Sylvie-E. Saliceti 4 avril 2020 Marseille
J’arrive à la ville Auteur, compositeur, interprète : Lhasa de Sela
En seulement trois albums studio, un live et trois tournées internationales, Lhasa de Sela a laissé une trace unique dans l’histoire de la musique populaire contemporaine. Ses chansons claires obscures et hors du temps sont habitées par les sentiments sincères d’une artiste dont le chant à fleur de peau propose un pacte de complicité intime avec celui qui l’écoute. (…) Dans la courte, mais sans faille discographie de Lhasa, The Living Road se situe au centre. Paru en 2003 et terminé au Canada, il a commencé à prendre forme en France où elle a vécu. Le violoncelliste Vincent Ségal et le trompettiste Ibrahim Maalouf sont du voyage. De ses trois albums, celui-ci est sans doute le plus varié. Lhasa y fait cohabiter trois langues, l’espagnol, l’anglais et le français, dont elle a parfaitement maîtrisé les potentiels poétiques. Les ambiances et les mélodies sont riches et voyageuses. On retrouve les accents de rancheras mexicaines ou de mélodies des Balkans qui caractérisaient La Llorona, ailleurs on perçoit les prémices de l’américana rêveuse de son ultime album et, dans les morceaux en français, une certaine mélancolie européenne se dégage de l’orchestration. L’élégance est de mise et le chant de Lhasa, précis, unique et émouvant rend ses douze perles captivantes.
Sous l’arbre rouge, tu es là Sohrâb je te vois.
En une vision parfois un homme voit toute sa vie. Quand il se donne une fois tel qu’en lui-même, dans cet instant si pleinement présent il s’est donné pour toujours. Où qu’il aille désormais, on le découvre. Et même après sa mort, sous la terre qui l’a ensevelie il continue d’être ensoleillé.
Tu ouvres une grenade et, en train de détacher les graines juteuses, tu dis qu’il serait bon que les graines soient visibles aussi dans le cœur des gens.
Moi j’ai donné le nom de grenade à cette terre.
····················
■ Travail à faire
1. D'après le document source, en quelle année l'album The Living Road est-il paru ?
2. Résumez le document source en deux phrases.
3. Reproduisez fidèlement un passage du document source : partez des mots « Sous l’arbre rouge, tu » et arrêtez-vous après « continue d’être ensoleillé. ».

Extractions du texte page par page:
····················
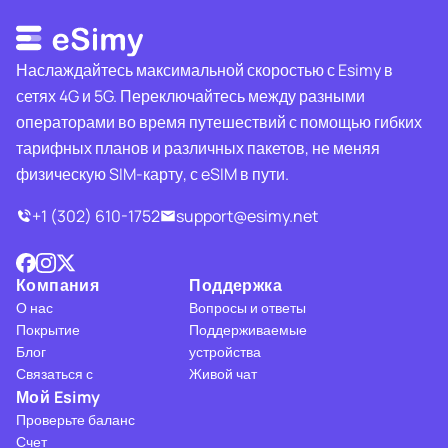
Наслаждайтесь максимальной скоростью с Esimy в
сетях 4G и 5G. Переключайтесь между разными
операторами во время путешествий с помощью гибких
тарифных планов и различных пакетов, не меняя
физическую SIM-карту, с eSIM в пути.
+1 (302) 610-1752
support@esimy.net
Компания
Поддержка
О нас
Вопросы и ответы
Покрытие
Поддерживаемые
Блог
устройства
Связаться с
Живой чат
Мой Esimy
Проверьте баланс
Счет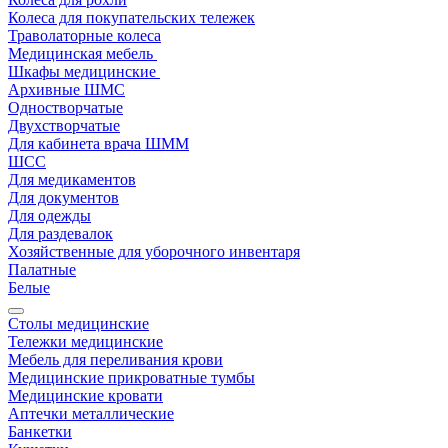
Колеса для покупательских тележек
Траволаторные колеса
Медицинская мебель
Шкафы медицинские
Архивные ШМС
Одностворчатые
Двухстворчатые
Для кабинета врача ШММ
ШСС
Для медикаментов
Для документов
Для одежды
Для раздевалок
Хозяйственные для уборочного инвентаря
Палатные
Белые
Столы медицинские
Тележки медицинские
Мебель для переливания крови
Медицинские прикроватные тумбы
Медицинские кровати
Аптечки металлические
Банкетки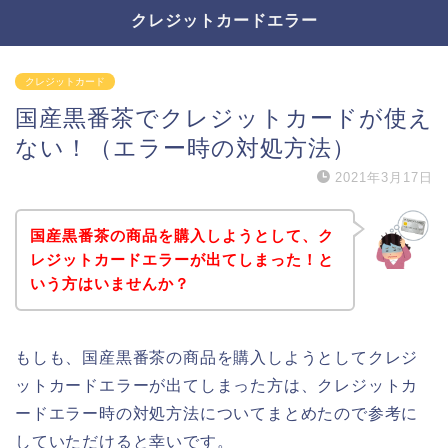
クレジットカードエラー
クレジットカード
国産黒番茶でクレジットカードが使え
ない！（エラー時の対処方法）
2021年3月17日
国産黒番茶の商品を購入しようとして、ク
レジットカードエラーが出てしまった！と
いう方はいませんか？
もしも、国産黒番茶の商品を購入しようとしてクレジ
ットカードエラーが出てしまった方は、クレジットカ
ードエラー時の対処方法についてまとめたので参考に
していただけると幸いです。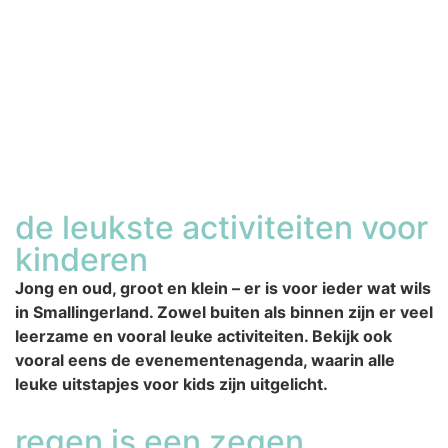
de leukste activiteiten voor
kinderen
Jong en oud, groot en klein – er is voor ieder wat wils
in Smallingerland. Zowel buiten als binnen zijn er veel
leerzame en vooral leuke activiteiten. Bekijk ook
vooral eens de evenementenagenda, waarin alle
leuke uitstapjes voor kids zijn uitgelicht.
regen is een zegen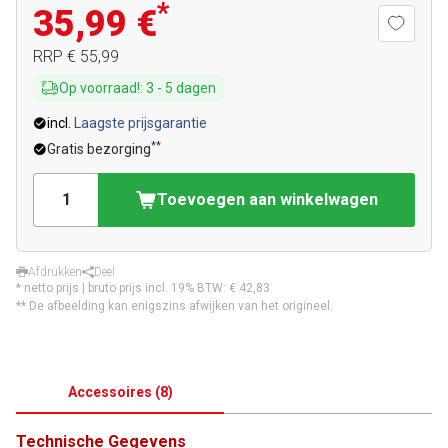
*
35,99 €
RRP
€ 55,99
Op voorraad!
:
3
-
5
dagen
incl.
Laagste prijsgarantie
**
Gratis bezorging
Toevoegen aan winkelwagen
Afdrukken
Deel
* netto prijs | bruto prijs incl. 19% BTW:
€ 42,83
** De afbeelding kan enigszins afwijken van het origineel.
Accessoires
(
8
)
Technische Gegevens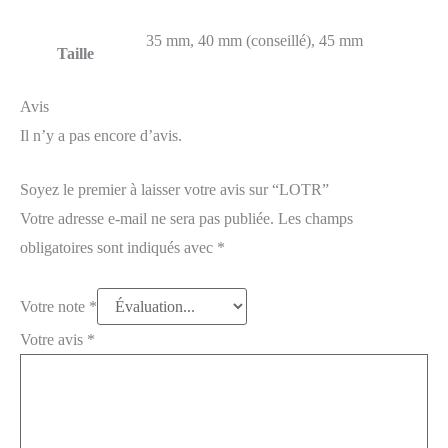
35 mm, 40 mm (conseillé), 45 mm
Taille
Avis
Il n’y a pas encore d’avis.
Soyez le premier à laisser votre avis sur “LOTR”
Votre adresse e-mail ne sera pas publiée.
Les champs
obligatoires sont indiqués avec
*
Votre note
*
Votre avis
*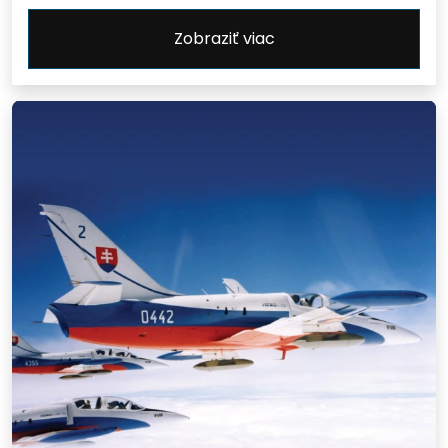
Zobraziť viac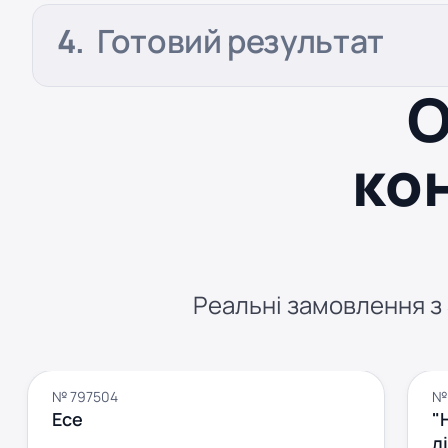
Готовий результат
О
ко
Реальні замовлення з S
№ 797504
№ 
Есе
"
л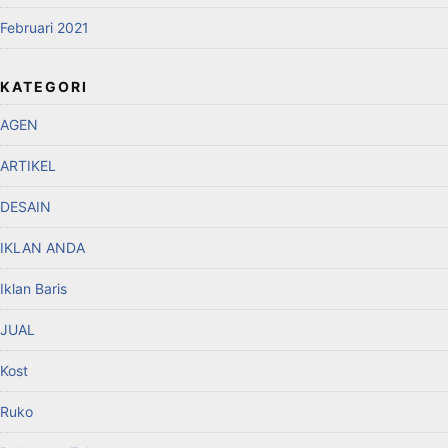
Februari 2021
KATEGORI
AGEN
ARTIKEL
DESAIN
IKLAN ANDA
Iklan Baris
JUAL
Kost
Ruko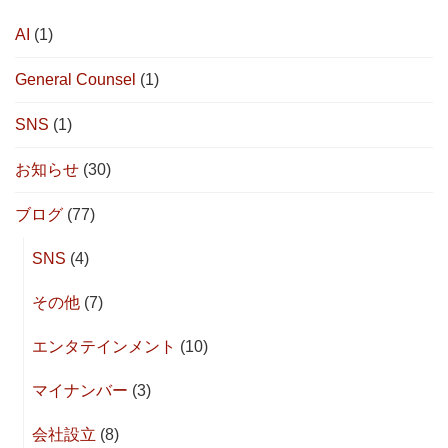
AI
(1)
General Counsel
(1)
SNS
(1)
お知らせ
(30)
ブログ
(77)
SNS
(4)
その他
(7)
エンタテインメント
(10)
マイナンバー
(3)
会社設立
(8)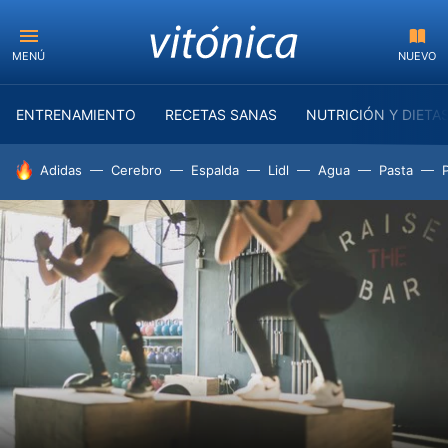
MENÚ
NUEVO
ENTRENAMIENTO
RECETAS SANAS
NUTRICIÓN Y DIETA
HOY SE HABLA DE
Adidas
Cerebro
Espalda
Lidl
Agua
Pasta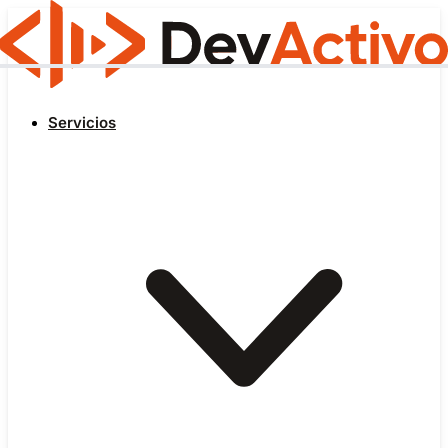
Servicios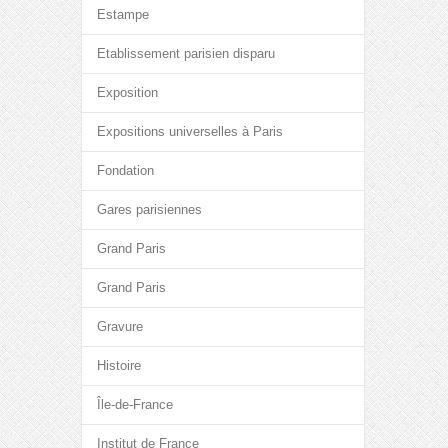
Estampe
Etablissement parisien disparu
Exposition
Expositions universelles à Paris
Fondation
Gares parisiennes
Grand Paris
Grand Paris
Gravure
Histoire
Île-de-France
Institut de France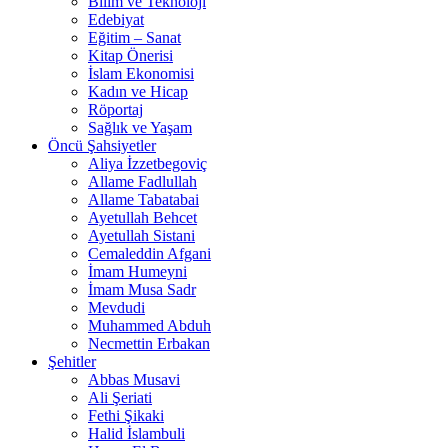
Bilim ve Teknoloji
Edebiyat
Eğitim – Sanat
Kitap Önerisi
İslam Ekonomisi
Kadın ve Hicap
Röportaj
Sağlık ve Yaşam
Öncü Şahsiyetler
Aliya İzzetbegoviç
Allame Fadlullah
Allame Tabatabai
Ayetullah Behcet
Ayetullah Sistani
Cemaleddin Afgani
İmam Humeyni
İmam Musa Sadr
Mevdudi
Muhammed Abduh
Necmettin Erbakan
Şehitler
Abbas Musavi
Ali Şeriati
Fethi Şikaki
Halid İslambuli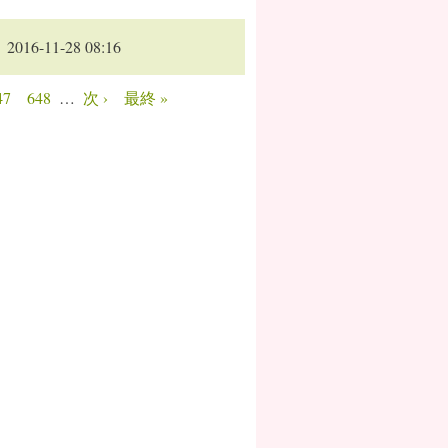
2016-11-28 08:16
47
648
…
次 ›
最終 »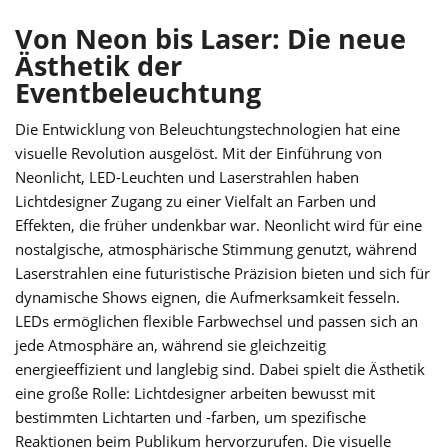
Von Neon bis Laser: Die neue
Ästhetik der
Eventbeleuchtung
Die Entwicklung von Beleuchtungstechnologien hat eine
visuelle Revolution ausgelöst. Mit der Einführung von
Neonlicht, LED-Leuchten und Laserstrahlen haben
Lichtdesigner Zugang zu einer Vielfalt an Farben und
Effekten, die früher undenkbar war. Neonlicht wird für eine
nostalgische, atmosphärische Stimmung genutzt, während
Laserstrahlen eine futuristische Präzision bieten und sich für
dynamische Shows eignen, die Aufmerksamkeit fesseln.
LEDs ermöglichen flexible Farbwechsel und passen sich an
jede Atmosphäre an, während sie gleichzeitig
energieeffizient und langlebig sind. Dabei spielt die Ästhetik
eine große Rolle: Lichtdesigner arbeiten bewusst mit
bestimmten Lichtarten und -farben, um spezifische
Reaktionen beim Publikum hervorzurufen. Die visuelle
····················
■ Réponses proposées
1. En 2003.

2. Avec trois albums studio, Lhasa de Sela a laissé une trace unique dans la musique populaire contemporaine, et The Living Road, paru en 2003, est sans doute le plus varié de ses albums, chanté en espagnol, en anglais et en français. Un passage poétique adressé à Sohrâb suit, où une grenade ouverte fait naître le souhait que les graines soient visibles aussi dans le cœur des gens.

3.
Sous l’arbre rouge, tu es là Sohrâb je te vois.
En une vision parfois un homme voit toute sa vie. Quand il se donne une fois tel qu’en lui-même, dans cet instant si pleinement présent il s’est donné pour toujours. Où qu’il aille désormais, on le découvre. Et même après sa mort, sous la terre qui l’a ensevelie il continue d’être ensoleillé.